Frequently asked questions about IT security
In this FAQ, you will find the topics that come up most frequently in consulting and training. Each answer is kept short and refers to further content if necessary. Can’t find your question? We are happy to help you personally.

What role does open source play in IT security?
Open source can increase transparency and auditability – but the decisive factor is operation: update capability, reproducible configuration, and clean reviews. Good results are achieved when tools are embedded in standards, logging, and ownership.
LDAP/Kerberos/SSSD: When is it really worthwhile?
As soon as multiple systems, teams, or locations are involved, central identity becomes a stability factor. SSSD helps to make logins and policies consistent and reduces local exceptions—especially in combination with clear roles and short, traceable access mechanisms.
Do I need “zero trust” if I already have a firewall?
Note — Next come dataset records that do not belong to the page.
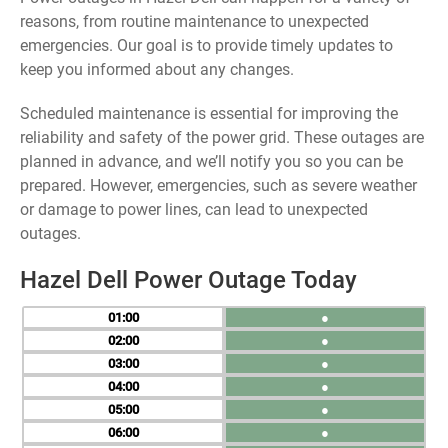
reasons, from routine maintenance to unexpected
emergencies. Our goal is to provide timely updates to
keep you informed about any changes.
Scheduled maintenance is essential for improving the
reliability and safety of the power grid. These outages are
planned in advance, and we’ll notify you so you can be
prepared. However, emergencies, such as severe weather
or damage to power lines, can lead to unexpected
outages.
Hazel Dell Power Outage Today
01
●
02
●
03
●
04
●
05
●
06
●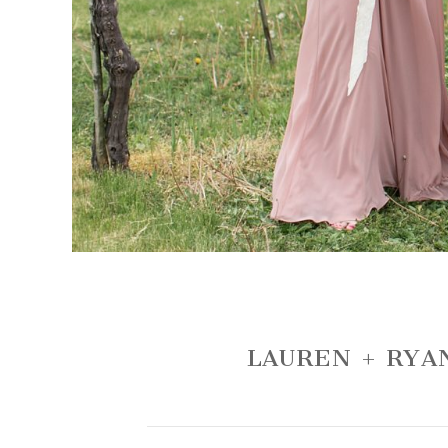
LAUREN + RYA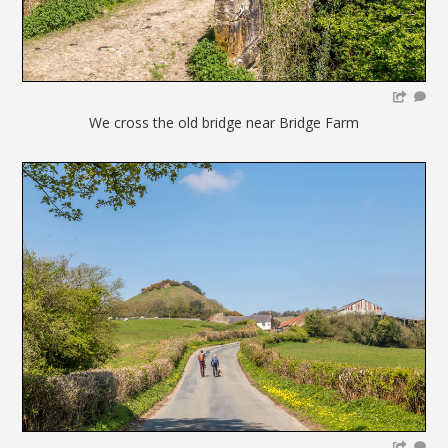
We cross the old bridge near Bridge Farm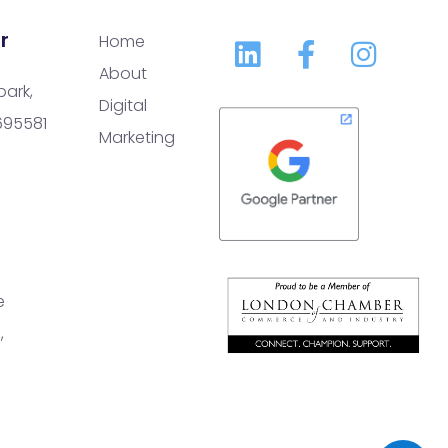
r
Home
About
park,
Digital
 695581
Marketing
e
,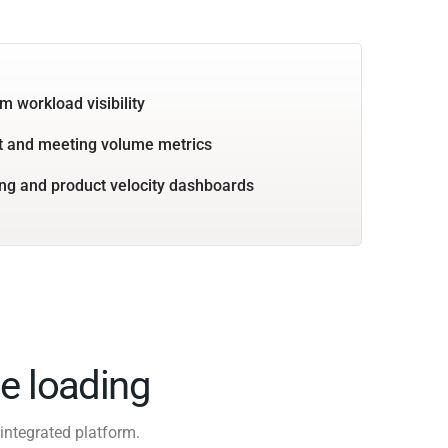
m workload visibility
 and meeting volume metrics
ng and product velocity dashboards
e loading
integrated platform.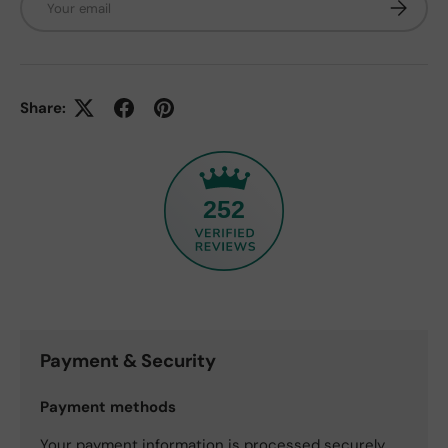
Subscrib
Share:
252
Payment & Security
Payment methods
Your payment information is processed securely.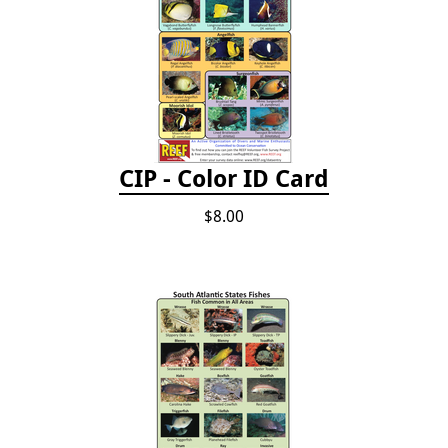
CIP - Color ID Card
$8.00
“Zero trust” is less a product than a principle: identity, segmentation, and minimal rights. A firewall remains important, but without east-west policies, clear zones, and traceable access, the damage radius often remains too large.
What are the typical first steps when “everything has grown historically”?
It usually starts with two things: consolidating identities and establishing logging/transparency. After that, hardening and network policies can be standardized in a targeted manner because their effects and dependencies are visible.